Le 11 novembre 1918, le maréchal Foch lance cette formule presciente : « Ce n’est pas la paix, c’est un armistice de vingt ans. » La Seconde Guerre mondiale éclatera 20 ans plus tard.

Ces deux conflits ne font qu’un : le lien entre la « paix ratée » de Versailles et la montée de l’hitlérisme est largement admis. L’armistice du 22 juin 1940 entre l’Allemagne et la France sera du reste signé dans le même wagon que celui qui avait servi, pour le même exercice mais inversé, en 1918.

Ce chassé-croisé d’humiliations intergénérationnelles était une redite : le 18 janvier 1871 – à la suite de la guerre franco-allemande de 1870, qui a notamment vu l’annexion de l’Alsace-Lorraine à l’Empire –, Bismarck proclame l’Empire allemand dans la galerie des Glaces du château de Versailles. Il s’agit d’un suprême camouflet pour la France ; elle se vengera de cet affront lors du traité de Versailles (alors qu’elle reprend entre autres les territoires cédés), signé au même endroit, le 28 juin 1919.

Or, la guerre froide, opposant les grands blocs victorieux américain et soviétique, s’avérera le legs géopolitique le plus important de ces deux conflits, et de la Seconde Guerre mondiale en particulier. Cet affrontement entre les États-Unis et la Russie (prédit par Alexis de Tocqueville), qui a marqué quatre décennies, trouve ainsi une partie de sa genèse dans le conflit franco-allemand. La formule consacrée « troisième guerre mondiale » fait du reste bel et bien référence aux deux premières : c’est le même paradigme, et non un affrontement inédit, comme aura pu l’être la « War on Terror », bien qu’il se fût agi d’un théâtre tout aussi mondialisé.

On croyait clos en 1989, lors de la chute du mur de Berlin, mais surtout en 1991, lors de la dissolution de l’Union soviétique, ce sombre chapitre du XXe siècle dont les prodromes ont été semés dès le XIXe. Nous y voici brutalement replongés, avec ce réveil de « l’Ours » et de l’OTAN, qui n’a jamais baissé la garde. Cela dit, ce conflit précis couvait bien avant le 24 février dernier ; l’enquête ouverte par la Cour pénale internationale couvre jusqu’en 2014, avec l’annexion de la Crimée et les troubles séparatistes qui ont notamment mené à la tragédie du vol MH17.

Aujourd’hui, « l’Est » et « l’Ouest » se menacent à mots à peine couverts de frappes atomiques, comme si Khrouchtchev et Kennedy étaient encore au pouvoir.

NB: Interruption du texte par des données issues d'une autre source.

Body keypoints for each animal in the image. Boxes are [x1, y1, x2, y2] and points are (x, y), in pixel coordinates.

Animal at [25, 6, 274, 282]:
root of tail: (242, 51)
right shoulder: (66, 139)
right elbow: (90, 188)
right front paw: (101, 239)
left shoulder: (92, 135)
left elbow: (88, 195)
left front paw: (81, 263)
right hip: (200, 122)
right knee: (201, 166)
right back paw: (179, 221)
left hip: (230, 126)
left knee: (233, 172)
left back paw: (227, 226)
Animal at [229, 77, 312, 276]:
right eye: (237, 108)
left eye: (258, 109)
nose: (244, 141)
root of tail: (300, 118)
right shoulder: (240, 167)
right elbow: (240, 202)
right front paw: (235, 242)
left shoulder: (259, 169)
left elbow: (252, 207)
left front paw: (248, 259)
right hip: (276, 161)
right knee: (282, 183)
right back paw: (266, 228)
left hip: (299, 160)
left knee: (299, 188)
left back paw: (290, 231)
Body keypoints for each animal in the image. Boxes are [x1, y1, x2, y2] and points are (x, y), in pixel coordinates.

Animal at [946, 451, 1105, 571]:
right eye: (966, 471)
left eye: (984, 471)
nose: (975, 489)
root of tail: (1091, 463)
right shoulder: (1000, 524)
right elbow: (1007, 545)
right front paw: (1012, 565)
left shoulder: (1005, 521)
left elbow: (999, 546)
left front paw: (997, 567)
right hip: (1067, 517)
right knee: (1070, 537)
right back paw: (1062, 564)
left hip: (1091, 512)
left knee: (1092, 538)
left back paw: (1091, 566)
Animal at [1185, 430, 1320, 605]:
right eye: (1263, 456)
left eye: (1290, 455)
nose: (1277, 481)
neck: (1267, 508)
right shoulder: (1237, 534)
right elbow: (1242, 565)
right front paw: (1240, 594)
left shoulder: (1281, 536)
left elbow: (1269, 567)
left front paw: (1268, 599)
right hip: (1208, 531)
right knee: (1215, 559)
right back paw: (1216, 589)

Si 1962 a autant de prise sur 2022, c’est que le XIXsiècle n’est pas si loin. C’est à Versailles, le 18 janvier 1871, que Bismarck lance son fameux « Sans Iéna, pas de Sedan », une allusion au triomphe napoléonien qu’il vient de venger. C’est dans cette galerie des Glaces, à ce moment précis, que se mirent deux siècles, le XIXe et le XXe. Lier ce fil des évènements aux Révolutions française et américaine, à la guerre de Sept Ans, puis plus en amont, aux excès de l’Ancien Régime – précisément incarnés par le délire de grandeur de Versailles – serait toutefois chimérique.

Mais s’il est un évènement tangible déstabilisateur entre Iéna (1806) et Sedan (1870), c’est bien la guerre de Crimée (1853) et le traité de Paris (1856) qui y met un terme, en consacrant entre autres la défaite de la Russie. La guerre franco-prussienne de 1870 n’aurait sans doute pas eu lieu sans le réalignement fondamental d’alliances qui en découle.

La guerre de Crimée est le premier conflit dit « moderne » qui a brutalement rompu l’équilibre mondial, ce « système Metternich » issu du Congrès de Vienne (1815).

Cette rupture a en partie mené, par effet de dominos, au XXsiècle tel que nous l’avons connu, à l’affrontement de ces « deux hercules au Berceau », la Russie et l’Amérique, entrevus par Napoléon en 1820. Et c’est cette même Crimée qui aujourd’hui se retrouve à l’épicentre d’une reprise (au minimum) de la guerre froide, telle une sinistre évocation d’Ouroboros. Ce siècle meurtrier n’a manifestement pas dit son dernier mot.